__Try it__: Each line below that contains "Left" counts once; report the total and nothing more.

(Available data Opens)

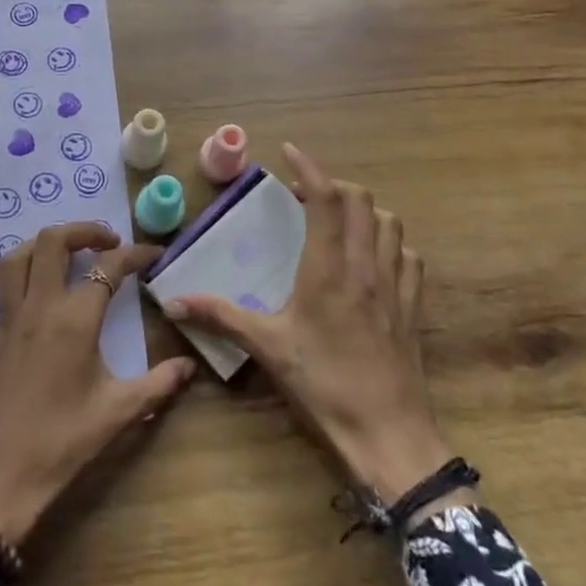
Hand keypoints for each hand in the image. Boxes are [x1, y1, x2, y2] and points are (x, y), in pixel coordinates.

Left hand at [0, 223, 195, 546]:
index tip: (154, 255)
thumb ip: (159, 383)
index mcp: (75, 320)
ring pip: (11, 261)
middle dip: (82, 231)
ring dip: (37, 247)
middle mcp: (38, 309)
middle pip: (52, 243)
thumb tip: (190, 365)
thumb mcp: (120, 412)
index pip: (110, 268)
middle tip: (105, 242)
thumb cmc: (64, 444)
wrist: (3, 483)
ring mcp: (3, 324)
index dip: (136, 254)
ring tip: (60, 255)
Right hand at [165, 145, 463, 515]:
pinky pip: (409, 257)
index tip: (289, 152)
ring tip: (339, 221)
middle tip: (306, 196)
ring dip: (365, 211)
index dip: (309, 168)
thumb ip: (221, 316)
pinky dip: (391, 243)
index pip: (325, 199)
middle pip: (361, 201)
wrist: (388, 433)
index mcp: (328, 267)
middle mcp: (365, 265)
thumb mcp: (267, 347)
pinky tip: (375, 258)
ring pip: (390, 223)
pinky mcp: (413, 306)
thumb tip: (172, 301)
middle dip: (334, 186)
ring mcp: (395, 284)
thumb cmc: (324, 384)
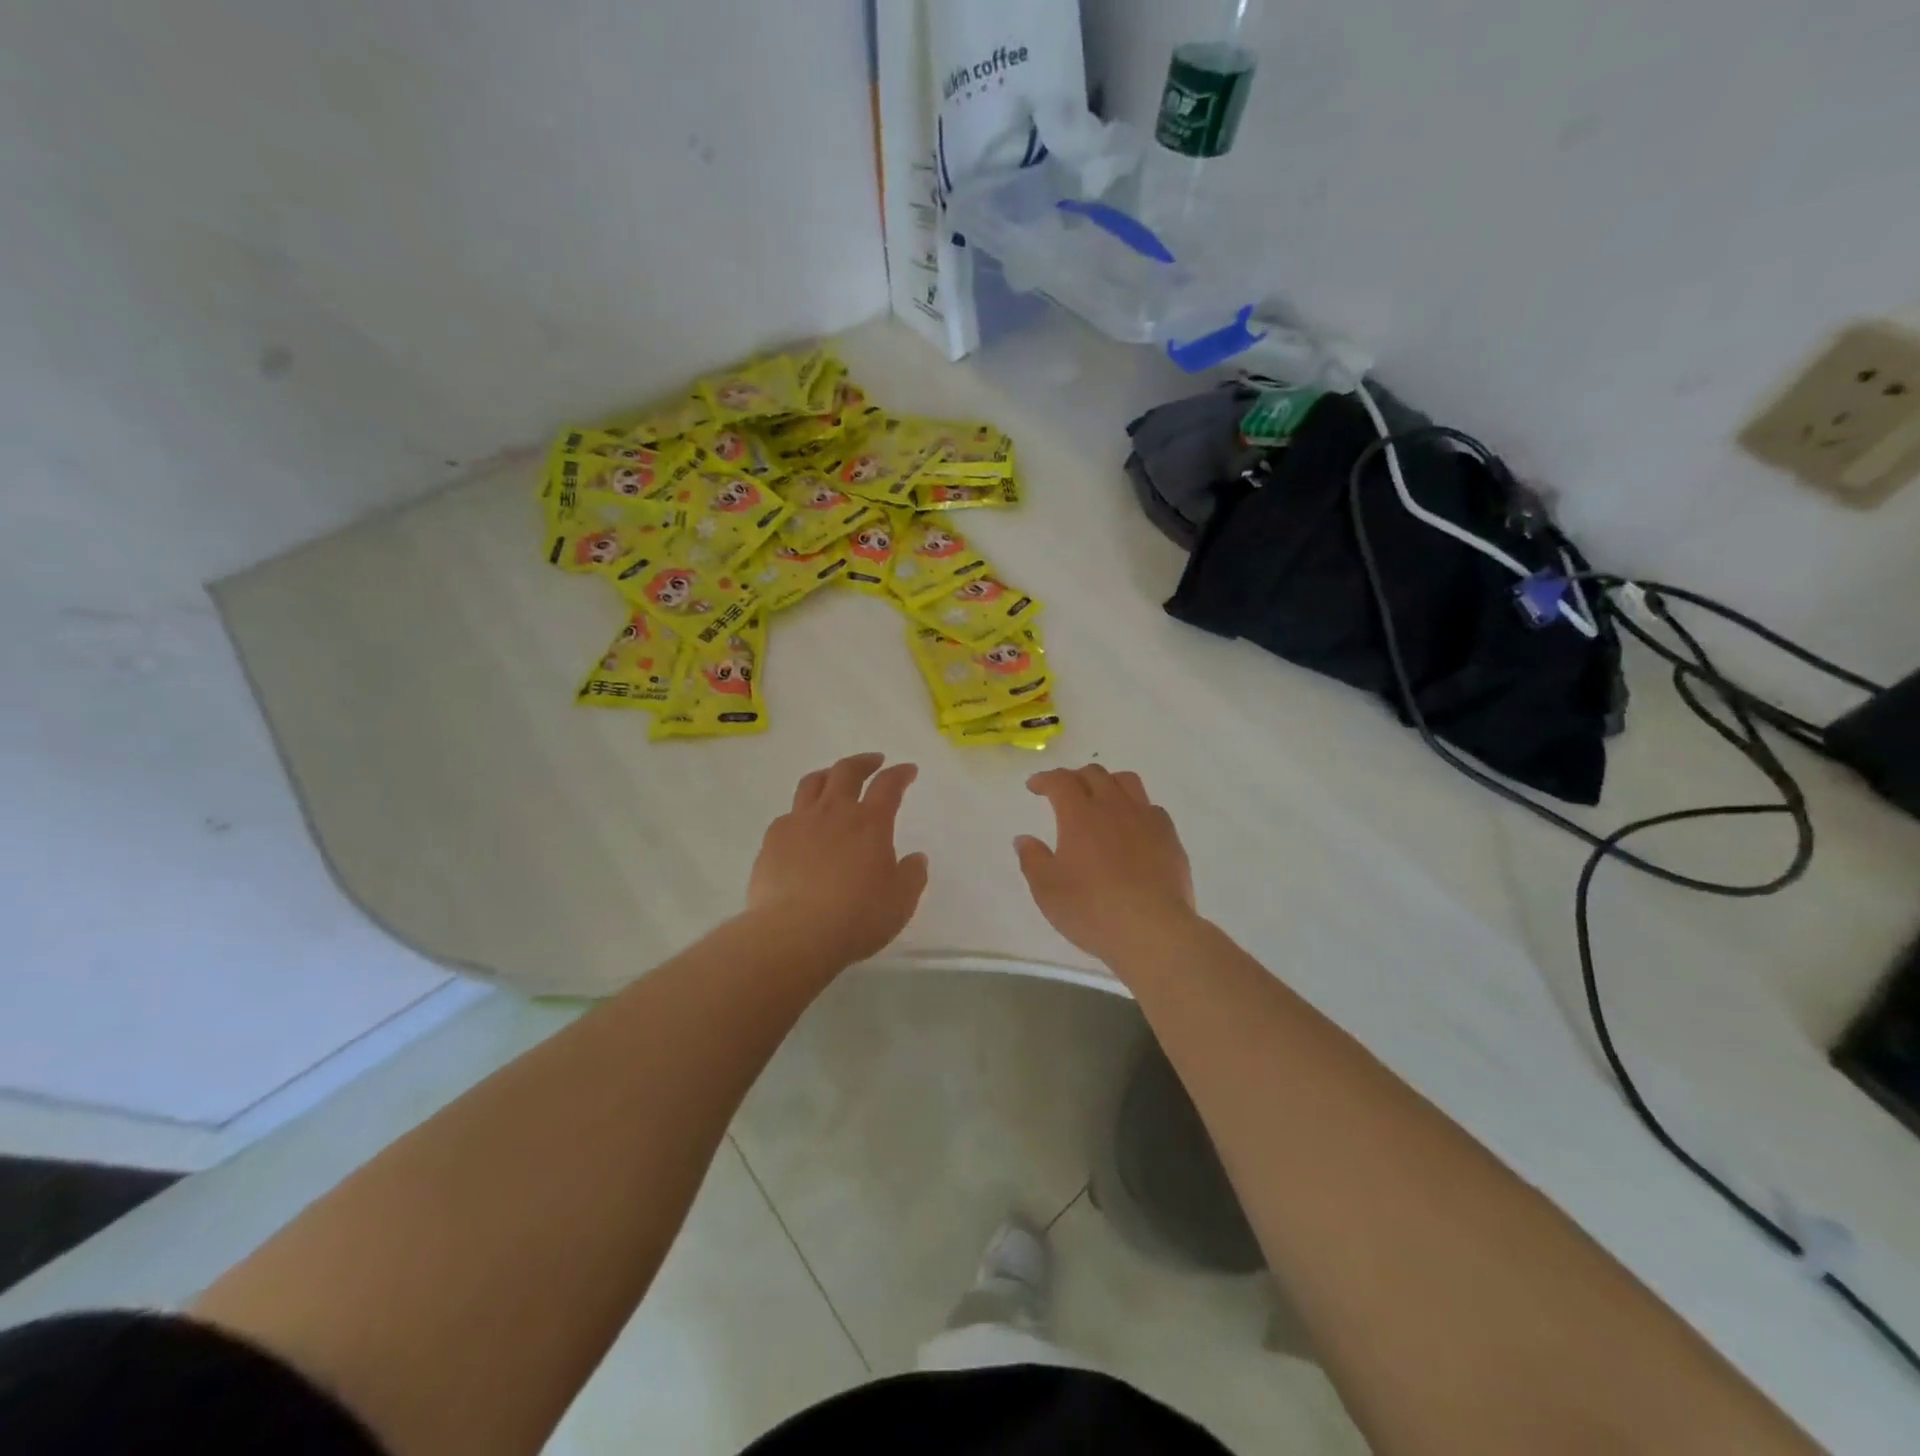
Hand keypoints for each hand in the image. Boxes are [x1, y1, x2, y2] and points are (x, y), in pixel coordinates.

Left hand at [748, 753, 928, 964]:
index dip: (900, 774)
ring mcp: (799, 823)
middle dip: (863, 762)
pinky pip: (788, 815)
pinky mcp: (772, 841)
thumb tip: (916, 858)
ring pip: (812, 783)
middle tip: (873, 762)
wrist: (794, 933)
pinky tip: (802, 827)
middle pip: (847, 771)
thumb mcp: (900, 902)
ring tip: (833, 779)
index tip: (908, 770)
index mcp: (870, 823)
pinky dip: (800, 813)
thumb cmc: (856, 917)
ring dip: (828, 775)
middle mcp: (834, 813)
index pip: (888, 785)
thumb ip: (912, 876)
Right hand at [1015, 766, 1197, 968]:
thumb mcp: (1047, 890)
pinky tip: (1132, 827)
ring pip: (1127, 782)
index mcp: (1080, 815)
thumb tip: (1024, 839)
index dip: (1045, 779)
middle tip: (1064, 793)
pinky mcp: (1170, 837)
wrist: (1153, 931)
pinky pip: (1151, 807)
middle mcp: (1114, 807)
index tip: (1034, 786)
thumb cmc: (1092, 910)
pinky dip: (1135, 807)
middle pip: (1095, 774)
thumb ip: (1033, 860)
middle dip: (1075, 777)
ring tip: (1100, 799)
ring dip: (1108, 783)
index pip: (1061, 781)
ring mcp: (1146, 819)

(Available data Closes)
(Available data Opens)

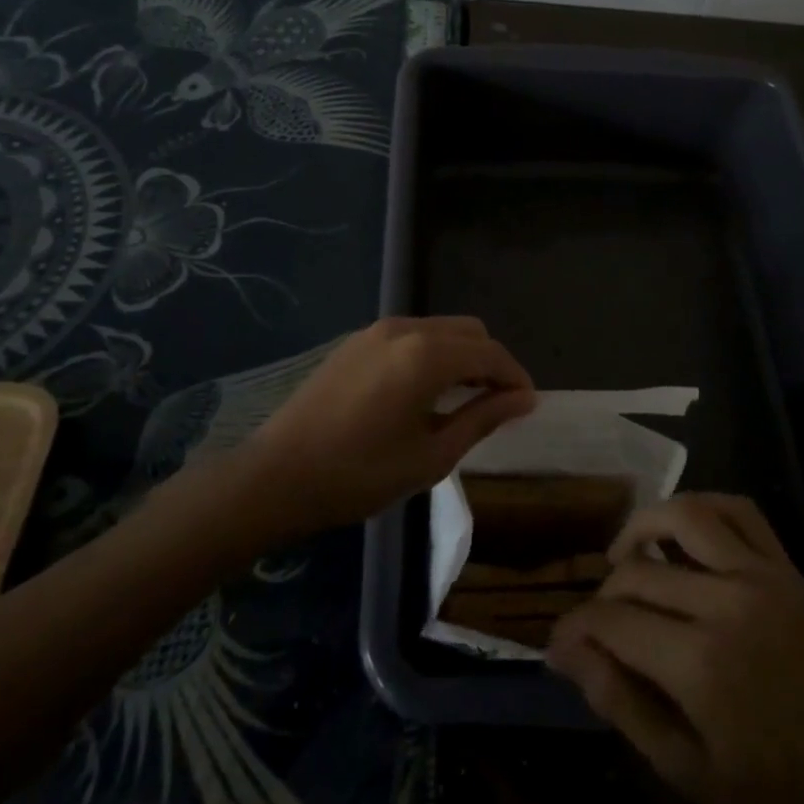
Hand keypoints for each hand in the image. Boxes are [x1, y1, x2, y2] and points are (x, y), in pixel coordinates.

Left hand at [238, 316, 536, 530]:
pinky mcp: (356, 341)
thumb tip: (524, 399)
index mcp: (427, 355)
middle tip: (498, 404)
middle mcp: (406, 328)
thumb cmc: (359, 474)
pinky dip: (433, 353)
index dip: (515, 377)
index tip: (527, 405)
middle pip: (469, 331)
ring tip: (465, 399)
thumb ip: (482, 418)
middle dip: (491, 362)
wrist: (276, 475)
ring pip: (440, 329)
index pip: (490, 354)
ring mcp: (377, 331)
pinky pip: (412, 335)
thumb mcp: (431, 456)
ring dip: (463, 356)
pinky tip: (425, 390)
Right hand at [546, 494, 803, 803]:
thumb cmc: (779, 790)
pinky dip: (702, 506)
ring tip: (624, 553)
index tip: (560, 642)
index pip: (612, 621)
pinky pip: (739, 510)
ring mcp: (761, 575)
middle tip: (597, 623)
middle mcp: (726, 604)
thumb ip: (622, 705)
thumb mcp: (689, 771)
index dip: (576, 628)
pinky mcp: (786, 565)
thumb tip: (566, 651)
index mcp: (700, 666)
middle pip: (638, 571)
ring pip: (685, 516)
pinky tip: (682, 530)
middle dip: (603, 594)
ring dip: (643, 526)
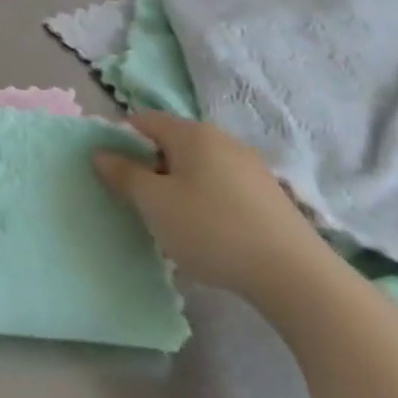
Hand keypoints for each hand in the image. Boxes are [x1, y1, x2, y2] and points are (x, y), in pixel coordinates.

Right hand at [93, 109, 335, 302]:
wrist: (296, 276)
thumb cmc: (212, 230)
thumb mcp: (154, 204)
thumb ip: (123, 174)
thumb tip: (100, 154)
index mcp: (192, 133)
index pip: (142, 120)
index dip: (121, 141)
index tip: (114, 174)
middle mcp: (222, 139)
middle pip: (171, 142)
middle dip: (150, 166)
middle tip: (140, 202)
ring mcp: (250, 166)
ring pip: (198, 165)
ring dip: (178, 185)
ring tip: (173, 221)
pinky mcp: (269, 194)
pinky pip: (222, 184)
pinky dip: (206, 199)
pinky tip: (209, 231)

(Available data Closes)

__Task solution__: 3